Emilie Villeneuve et Olivier Blouin sont de fines gueules. Aussi la cuisine de casse-croûte n'était-elle pas la motivation première du livre Moutarde chou. Les deux complices souhaitaient avant tout rendre hommage aux gens qui tiennent ces joyaux en voie de disparition, à leur coin de pays et à leurs histoires. Les découvertes culinaires qu'ils ont faites en cours de route n'en furent que plus agréables et surprenantes.

Entre le feu vert de l'éditeur et la parution du chouette ouvrage, une année s'est écoulée: «7000 km, 200 heures d'entrevues, 10 000 clichés...», peut-on lire dans l'introduction. De leurs virées aux quatre coins du Québec, Emilie Villeneuve et Olivier Blouin ont tiré 32 «hommages» et autant de recettes. «Celles-ci sont plutôt anecdotiques», prévient la journaliste. N'empêche qu'elles constituent de précieux documents, voire des «preuves» d'une certaine manière de cuisiner au Québec. Ici, on ne s'excuse pas d'utiliser de la sauce barbecue du commerce, du Jell-O, de la vinaigrette Kraft, du Velveeta et même de la sauce à poutine en poudre.

La collecte d'information n'a pas toujours coulé de source.
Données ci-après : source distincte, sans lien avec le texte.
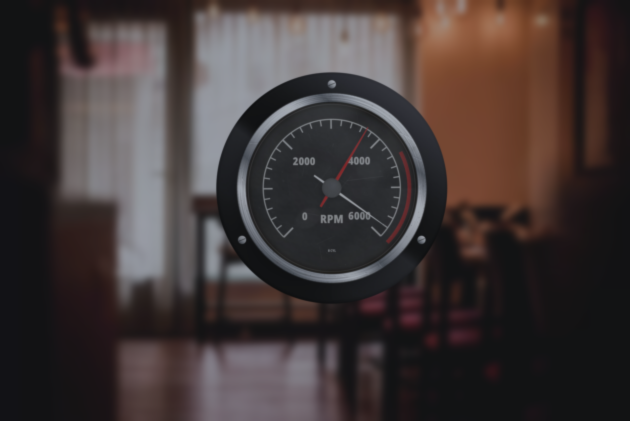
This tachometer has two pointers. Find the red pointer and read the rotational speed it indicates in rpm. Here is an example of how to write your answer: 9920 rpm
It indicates 3700 rpm
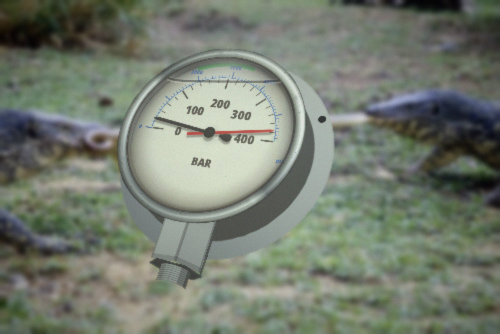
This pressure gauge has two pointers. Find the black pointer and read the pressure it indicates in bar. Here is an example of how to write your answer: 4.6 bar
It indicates 20 bar
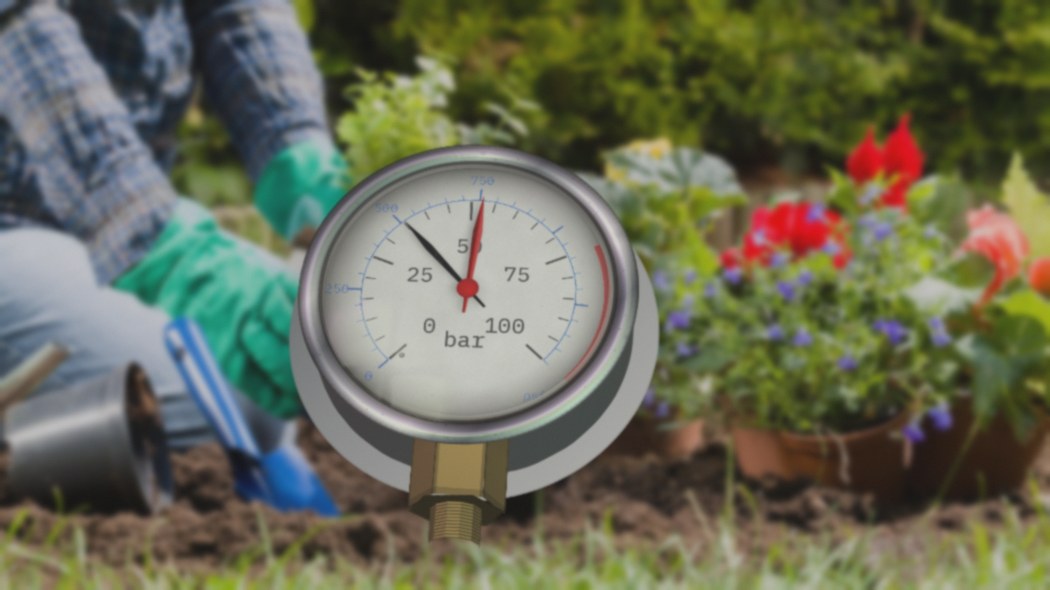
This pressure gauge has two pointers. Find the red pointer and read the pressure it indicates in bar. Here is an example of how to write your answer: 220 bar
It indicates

Il arrivait que le premier contact (téléphonique) soit difficile. «Certaines personnes étaient méfiantes. Elles se demandaient pourquoi on s'intéressait à elles. Elles pensaient qu'on voulait peut-être ouvrir un casse-croûte ou qu'on était du gouvernement. Mais lorsqu'on repartait, c'était avec les larmes aux yeux, en se serrant dans les bras.»

Il faut dire que des histoires touchantes, Moutarde chou en est farci. Derrière la mythique mini-chaîne Dic Ann's, il y a une grande histoire d'amour. Derrière l'ouverture de Chez Morasse, à Rouyn-Noranda, en 1969, la mort d'un enfant de 5 ans. Des vies à trimer dur, des rêves réalisés ou brisés, du patrimoine familial passé de génération en génération.

«Olivier et moi, on arrivait pleins de candeur avec nos questions: «Mais pourquoi vous enfermez-vous dans une petite cabane par 42° pour faire de la friture?» Ils nous regardaient comme si on était complètement innocents et répondaient: «Ben, parce qu'il faut que je nourrisse ma famille!»»

Fille d'une prof de cuisine et nièce de la copropriétaire du Toqué! , Emilie était plus habituée aux nappes blanches qu'aux serviettes de papier maculées de graisse de patate. En travaillant à Moutarde chou, elle a découvert que ce qu'on qualifie souvent de fast food mériterait d'être dégusté avec un peu plus de cérémonie.

«Des frites maison, une fois qu'on en mange, ce n'est plus du fast food. Éplucher, couper, blanchir, puis frire les patates, ça prend un temps fou. Il y a aussi trois casse-croûte dont on parle dans le livre qui passent eux-mêmes la viande fraîche à la moulinette chaque jour. Un d'entre eux va jusqu'à utiliser de la viande sans antibiotiques.»

La gastronome est tombée sous le charme du hot-dog Michigan, qui lui était tout à fait inconnu. Elle a également travaillé à sa relation un peu distante avec la poutine - elle n'en avait mangé que trois ou quatre fois dans sa vie.

Olivier, le «visuel», n'en est pour sa part tout simplement pas revenu de l'aspect «rabouté» de quelques-unes des bicoques visitées. Le dénominateur commun? «Le design le plus standard possible, les matériaux les plus abordables et les plus faciles à trouver sur le marché. Ils ne se cassent pas la tête! explique le photographe-designer, qui travaille pour l'agence Saucier + Perrote Architectes. C'est même arrivé une fois ou deux qu'on veuille laisser tomber parce que, au premier abord, l'endroit était vraiment trop peu inspirant visuellement. Mais les gens étaient tellement accueillants et attachants qu'on finissait toujours par être gagnés.»

Au terme de l'exercice, les auteurs ont-ils trouvé la fameuse «meilleure poutine du Québec» ? Hélas non! Impossible de trancher. Mais avec les frites du Casse-croûte du Connaisseur, à Tadoussac, la sauce de Chez Cathy, à Rivière-au-Renard, et le fromage de la fromagerie La vache à Maillotte, servi au casse-croûte Chez Morasse, à Rouyn-Noranda, on serait pas mal près de la perfection!

Moutarde chou, d'Emilie Villeneuve et Olivier Blouin, éd. Cardinal, 224 p., 26,95$.